La fusion et la coulée de l’aluminium sont les travaux de fonderie les plus simples, surtout par rapport à la coulée du fer, par exemple, dont le point de fusion est plus élevé. Cela tient au faible point de fusion de l’aluminium. Vous pouvez en outre obtenir une matière à fondre presque idéale à partir de vieux pistons automobiles. De nombreux garages acceptent de les donner aux clients, et il est utile de rappeler qu’ils sont fabriqués dans un alliage de très bonne qualité. Beaucoup comportent toutefois des bielles, qu’il faudra retirer du métal fondu, ainsi que les pièces en fer présentes, avant de procéder à la coulée de l’aluminium proprement dite.

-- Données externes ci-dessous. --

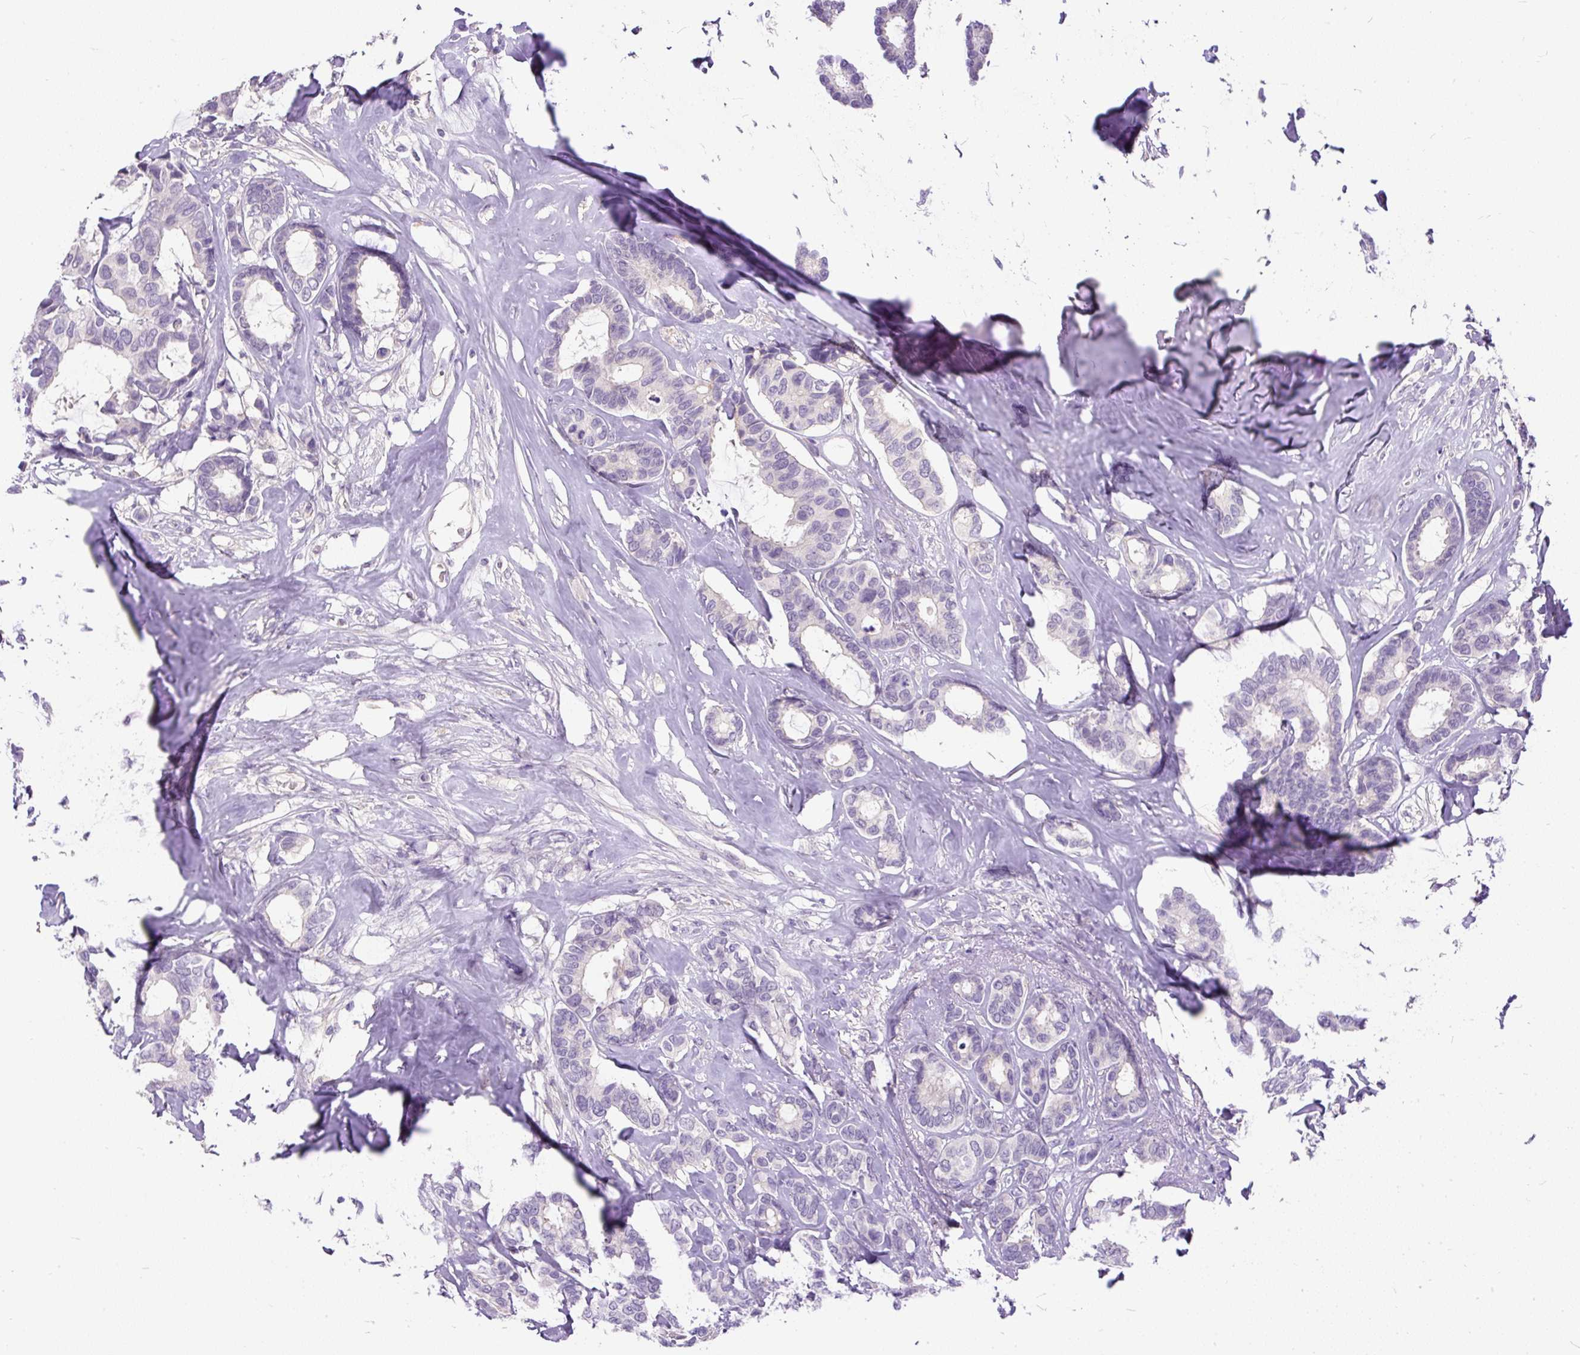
{"staining": {"intensity": "negative", "quantity": "none", "location": "none"}, "tissue": "breast cancer", "cell_type": "Tumor cells", "image_type": "cancer", "snomed": [{"axis": "morphology", "description": "Duct carcinoma"}, {"axis": "topography", "description": "Breast"}], "caption": "An immunohistochemistry photomicrograph of breast cancer is shown. There is no staining in tumor cells of breast cancer.", "gene": "KRTAP20-3", "patient": {"sex": "female", "age": 87}}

Une fois le récipient adapté choisi pour le four, préparez-le d’abord en découpant le couvercle au niveau de la soudure supérieure. Créez ensuite une ouverture dans la paroi près du fond. Cette ouverture doit être suffisamment large pour recevoir un tuyau d’arrivée d’air d’environ 30–40 mm de diamètre.
Vissez ensuite un coude à 90 degrés sur le bord intérieur de ce raccord, brasez ou soudez le tuyau à la paroi du récipient et orientez le coude vers le haut. Réalisez ensuite avec soin une ouverture au centre du couvercle. Une fois l’ouverture faite, fixez en place un tuyau de cheminée de 50 mm de diamètre de manière qu’il dépasse légèrement sous le bord du couvercle. Fixez ensuite des poignées, réalisées avec de courts morceaux d’acier plat de 3 mm x 5 mm et des morceaux de tube de 15 mm de diamètre et 150 mm de longueur, sur les côtés du récipient.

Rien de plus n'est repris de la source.